Sarı sendika şikâyeti
- Konuştuğumuz işçiler ‘Sendikamızı geri istiyoruz’ diyorlar. Anlaşılan sendikalaşmada ciddi sorun var. Burada ‘sarı sendika’ olduğu, sendika yönetimini işverenlerin belirlediği yönünde görüşler aktarıldı bize.

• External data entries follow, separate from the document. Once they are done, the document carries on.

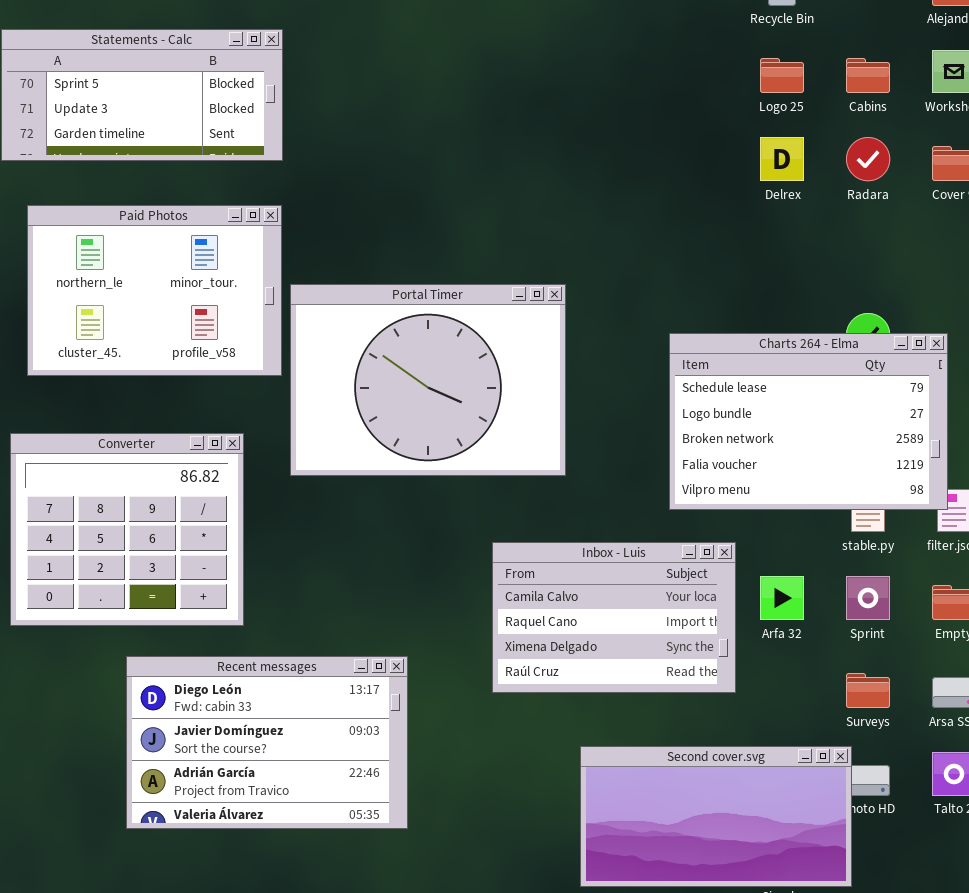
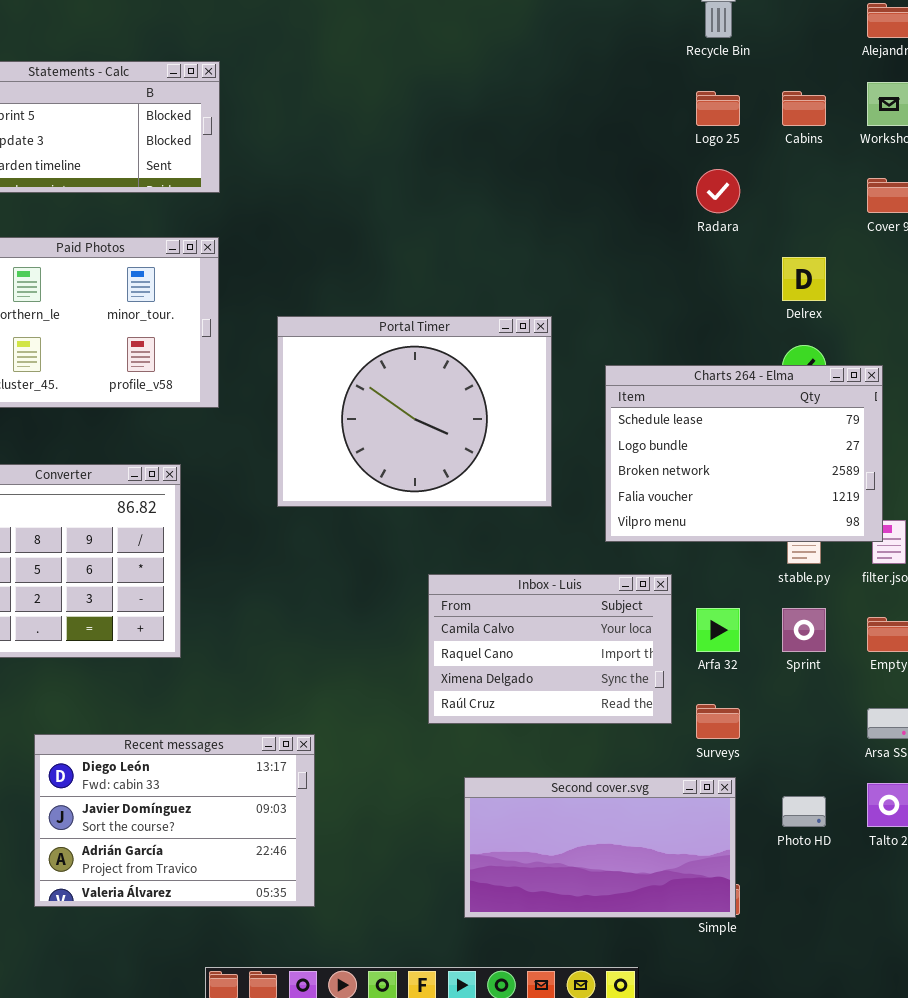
Delrex: [760,137,804,181] -> [782,257,826,301], moved
Radara: [846,137,890,181] -> [696,169,740,213], moved
Portal Timer: [290,284,566,476] -> [277,316,552,507], moved
Recent messages: [126,656,408,829] -> [34,734,315,907], moved
Surveys: [846,673,890,708] -> [696,704,740,739], moved
Second cover.svg: [580,746,852,887] -> [464,777,736,918], moved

‘Şirket övgüsü rahatsız etti’
Kılıçdaroğlu’na Enerji Bakanı Yıldız’ın verdiği brifingi de sorduk. Bakanın, madeni işleten Soma Holding ile ilgili “İyi niyetli ve kaliteli arkadaşlarımız” ifadesinden o da bizler gibi rahatsız olmuş:
“Bu aşamada şirketle ilgili olumlu görüş belirtilmesi hiç doğru değil. Bilirkişi raporunu görmeden, aksaklığın nereden kaynaklandığını saptamadan, 200’ü aşkın insanın hayatını kaybettiği bir işletme ile ilgili daha baştan olumlu görüş beyan etmek önyargı olduğunu gösterir ve bu da haklı olarak şu kaygıyı gündeme getiriyor: Acaba ileride bilirkişilere baskı yapılıp kendi istedikleri yönde bir rapor çıkmasını mı sağlamak istiyorlar? Bu kaygı yüzünden ben Bakan ile görüşmeden sonra kameraların karşısına çıktığımda ‘Bilirkişinin yapacağı çalışmanın önemini’ vurgulama ihtiyacı hissettim.”